Un hammam en Bukhara

Si hay experiencias gratificantes en este mundo, una de ellas es la de la visita a un hammam. He estado en hammams de Turquía, Túnez, Jordania, Líbano, Siria y no podía perder la oportunidad de hacer lo propio en Uzbekistán. Akbar y Yorquin, de dieciocho años, me invitan a pasar. Nada hay más indescriptible que la sensación de relajamiento y misterio de un hammam, perderse entre sus pasillos de paredes de piedra húmeda, descubriendo los juegos que las luces, que se filtran desde las cúpulas, dibujan sobre el mármol. Ladrillo, arena y piedra apagando el tumulto del bazar cercano en una atmósfera inevitablemente erótica y voluptuosa, melancólica y dulce, en un lugar en el que el tiempo se detiene contemplando las espirales que el agua vaporizada enmaraña entre los rayos mortecinos, sintiendo el frío mármol en la espalda, escuchando solamente el goteo del algún grifo, el escurrir de alguna esponja, el canto apagado de Akbar que limpia a manguerazos algún otro cubículo, la risa de Yorquin, que baila delante de un televisor que hay en la entrada una canción de moda.

Akbar me cuenta que está aprendiendo, que Yorquin, a pesar de su juventud, es el maestro (pero el verdadero maestro y dueño del hammam dormita la siesta en un banco a la entrada). Y, efectivamente, las expertas manos de Yorquin consiguen que no haya un solo hueso de mi cuerpo que deje de sonar, que no haya un centímetro de piel vieja que no consiga arrancar con su guante de seda. Me llena de espuma las orejas y hasta la boca y los ojos para, finalmente, embadurnarme de algo parecido a la mostaza (¿jengibre?) que conseguirá que no me constipe durante un año. Eso espero.

Tumbado después de un nuevo enjabonado y aclarado con agua helada, dormitando sobre el mármol, siento que yo también vuelvo a tener dieciocho años.

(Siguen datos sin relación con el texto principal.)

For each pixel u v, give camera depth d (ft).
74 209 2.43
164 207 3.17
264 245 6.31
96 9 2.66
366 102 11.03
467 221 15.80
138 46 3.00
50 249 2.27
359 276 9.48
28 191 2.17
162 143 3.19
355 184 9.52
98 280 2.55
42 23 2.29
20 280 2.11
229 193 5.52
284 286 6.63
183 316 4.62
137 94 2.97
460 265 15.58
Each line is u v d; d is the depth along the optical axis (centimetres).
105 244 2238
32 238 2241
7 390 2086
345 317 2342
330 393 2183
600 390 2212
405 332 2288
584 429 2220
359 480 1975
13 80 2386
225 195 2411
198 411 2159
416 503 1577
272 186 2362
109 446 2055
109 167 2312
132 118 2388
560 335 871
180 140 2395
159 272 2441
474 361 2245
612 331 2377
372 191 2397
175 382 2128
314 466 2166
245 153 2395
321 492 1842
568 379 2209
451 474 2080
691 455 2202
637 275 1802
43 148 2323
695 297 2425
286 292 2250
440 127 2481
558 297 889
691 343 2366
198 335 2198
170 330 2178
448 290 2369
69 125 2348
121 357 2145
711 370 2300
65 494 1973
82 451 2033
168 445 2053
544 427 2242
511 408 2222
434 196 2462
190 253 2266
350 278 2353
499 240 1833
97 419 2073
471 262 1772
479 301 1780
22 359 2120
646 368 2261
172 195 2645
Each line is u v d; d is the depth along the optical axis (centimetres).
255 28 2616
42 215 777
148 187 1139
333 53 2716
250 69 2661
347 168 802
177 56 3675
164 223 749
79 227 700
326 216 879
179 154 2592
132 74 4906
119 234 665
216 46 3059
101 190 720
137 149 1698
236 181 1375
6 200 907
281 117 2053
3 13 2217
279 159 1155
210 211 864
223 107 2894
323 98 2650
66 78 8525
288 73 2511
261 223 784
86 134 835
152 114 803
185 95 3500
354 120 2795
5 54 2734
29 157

A la salida, envuelto amorosamente con toallas limpias y secas, una taza de té aromático me espera delante de una mesa, en la que comparto con Akbar mis veleidades informáticas y le explico cómo abrir una cuenta de correo electrónico. Hizo un curso hace tiempo, pero le pareció muy difícil y, como no tiene acceso a un ordenador, se le ha olvidado. Le digo a ambos que tienen mucha suerte de trabajar aquí. “Me encanta mi trabajo”, dice Akbar. Y yo no lo pongo en duda. Les prometo hablar sobre su hammam en internet. Promesa cumplida.

Hammam Bozori-Kord, Hakikat st., Bukhara.